Medidata lauded on Wall Street; CEO takes shot at rival Oracle

Medidata Solutions ($MDSO) has impressed industry watchers with strong financial performance and sunny projections for 2012, earning the company some positive buzz in the press and at least one stock upgrade from "hold" to "buy." At the close of the market on Friday, the provider of web-based software for clinical development was up just shy of 17% for the year.

With New York-based Medidata winning some media attention amid the rally, CEO Tarek Sherif took the opportunity in an interview with Xconomy to note some of the advantages of his company's software-as-a-service model over the more traditional licensing strategy at rival Oracle ($ORCL).

Based on several of Medidata's above-average financial scores, TheStreet boosted its stock rating for the company from "hold" to "buy." The investor pub pointed out on March 15 that the company beat the S&P 500 with net income growth of 40.6% in the fourth quarter of 2011 compared with the year-earlier quarter, has a clean balance sheet going into 2012 and a gross profit margin of 77.2%, among other positive indicators.

As Xconomy noted, most of Medidata's stock growth this year has happened since March 6, when the company surprised Wall Street with very upbeat revenue projections for the year.
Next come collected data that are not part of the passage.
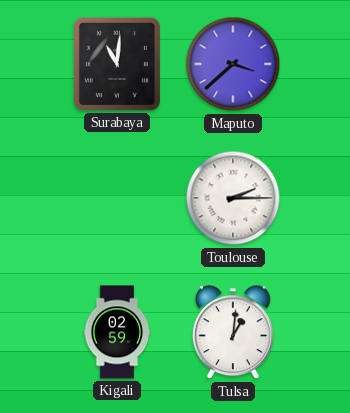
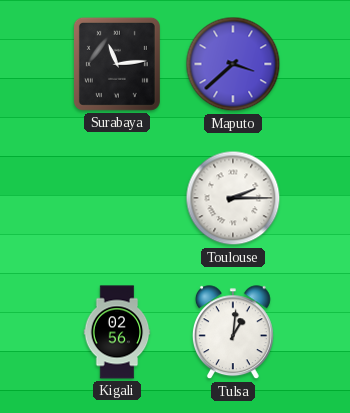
Surabaya: 11:01 -> 11:14
Kigali: 02:59 -> 02:56
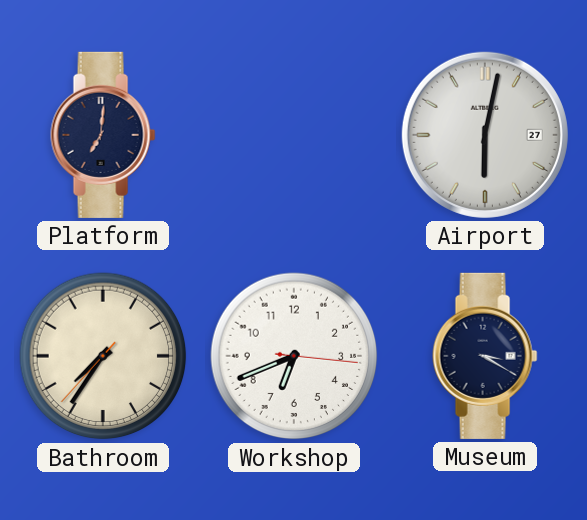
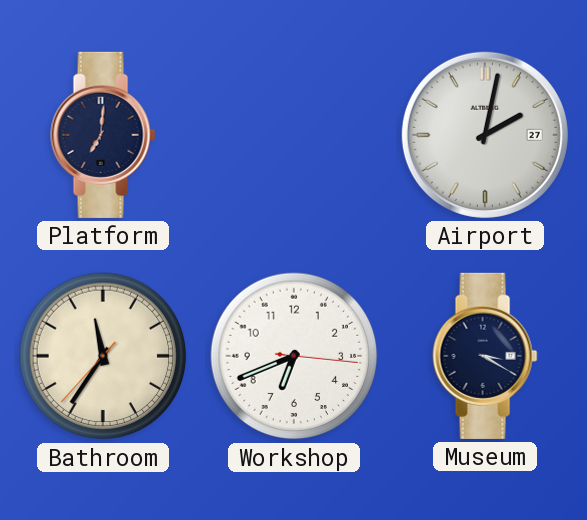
Airport: 6:02 -> 2:02
Bathroom: 7:35 -> 11:35
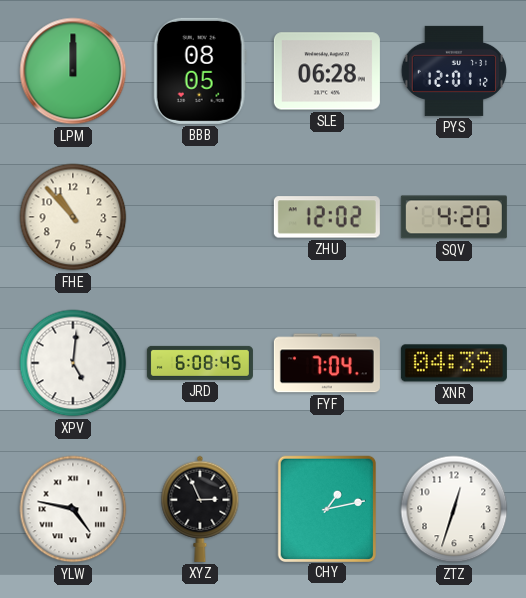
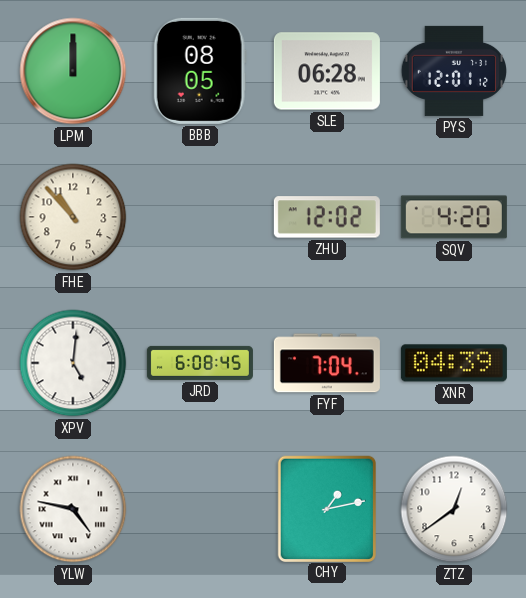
XYZ: 2:56 -> none
ZTZ: 12:33 -> 12:39
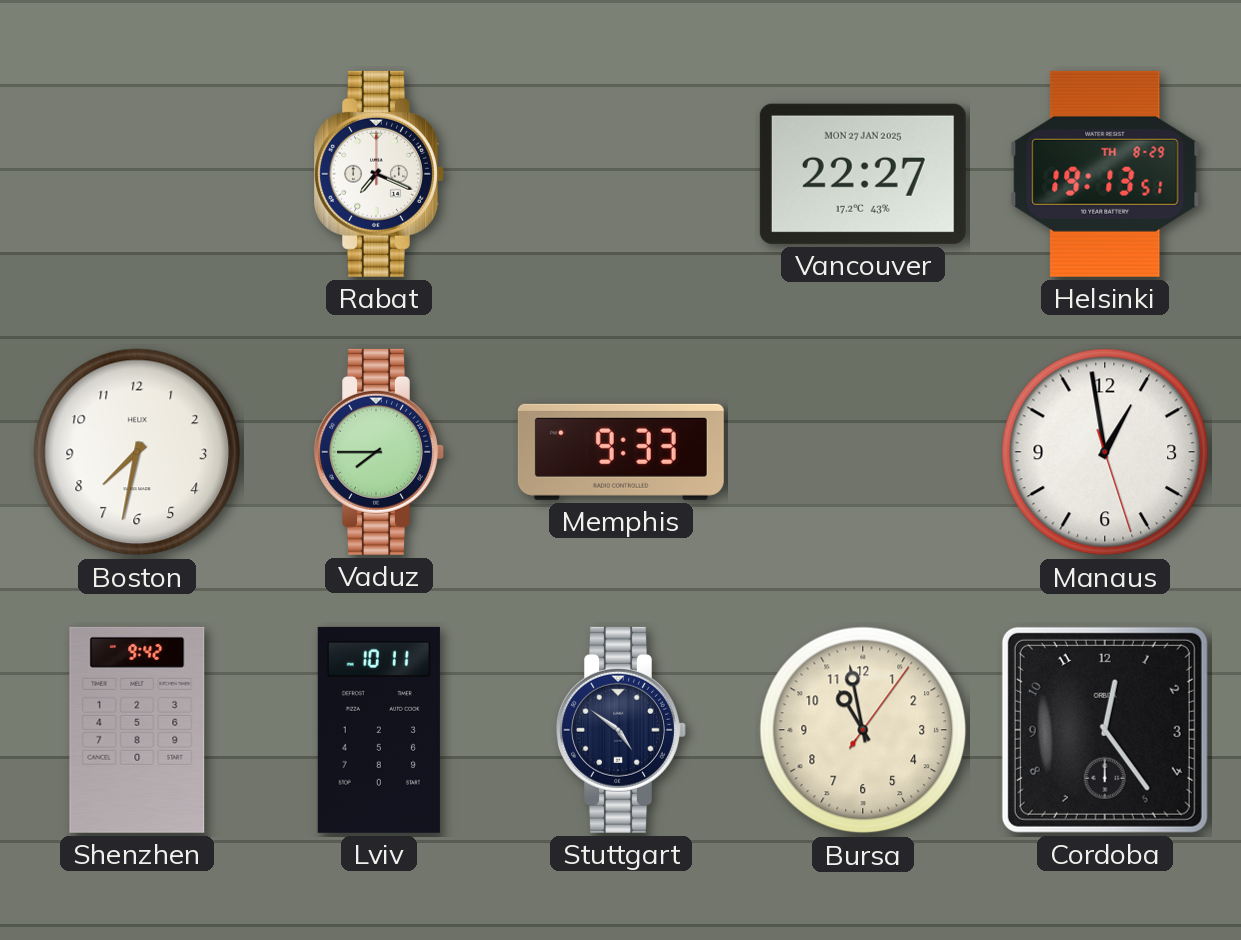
The company expects to bring in $210 million to $215 million this year--a healthy jump from the $184.5 million in 2011 revenue.

Medidata's display of growth prowess shows that the company, whose market cap is less than $700 million, has been able to go toe-to-toe with software giant Oracle and come away with new business from major drugmakers and CROs.

"They still have a business model that's much more focused on the traditional perpetual-license software, with a heavy implementation cycle and significant upgrade cycle," Medidata's Tarek told Xconomy of rival Oracle. "Our products are really much more cloud-based," and built so that drug developers can easily log onto the web and customize Medidata's tools themselves to fit their own needs.